As growth in China slows and Australia’s mining boom ends, Australians are asking, Can our luck last? Australia’s Lowy Institute asked me to discuss John Edward’s new monograph Beyond the Boom. My comments and those of a number of experts can be found here. Here is one bit of interest at both antipodes:

As Jon Stewart memorably illustrated, every US president since Nixon has called for freeing the US from ‘dependence on foreign oil’ (within ten years!). Every president has failed. Fracking, however, has delivered the goods. Fracking has reduced the price of energy while generating millions of jobs and reducing net emissions of greenhouse gases. The fracking revolution has only just begun in Australia. Australia has abundant supplies of natural gas and if it creates a national market and avoids parochial calls for price controls and environmental NIMBYism it will certainly become the world’s largest exporter. While profiting from natural gas production and infrastructure investment, Australia will also help the world to move closer to greenhouse gas targets.

Securitization sentences to ponder

…only 18% of U.S. securitization – primarily auto loans and credit card debt – are free from government guarantees! Even at the peak of private-sector securitization in mid-2007 – before the financial crisis grew intense – the government-backed share exceeded 60%.
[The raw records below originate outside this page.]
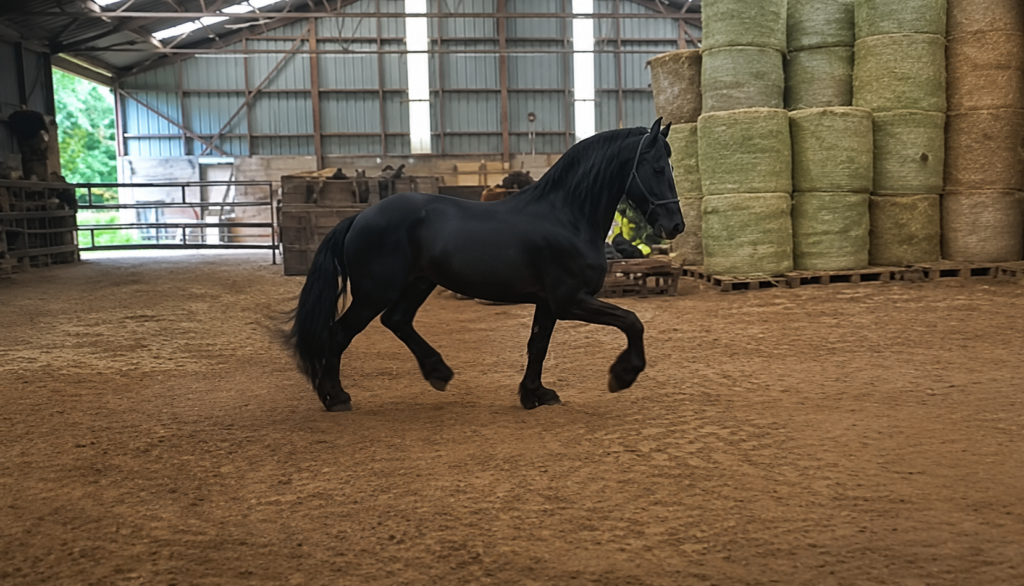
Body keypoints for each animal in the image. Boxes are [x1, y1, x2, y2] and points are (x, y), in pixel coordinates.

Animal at [289, 118, 684, 412]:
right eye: (657, 168)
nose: (675, 226)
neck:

To put these numbers into perspective, we can look at another part of the U.S. financial system: insured bank deposits. You may be surprised to learn that (again, as of end-March 2014) only $6,094 billion out of $9,922 billion in bank deposits are insured. That is, 61% of bank deposits are government backed (see chart below) versus 82% of securitizations.

That is Cecchetti and Schoenholz, channeled by Arnold Kling, there is more here.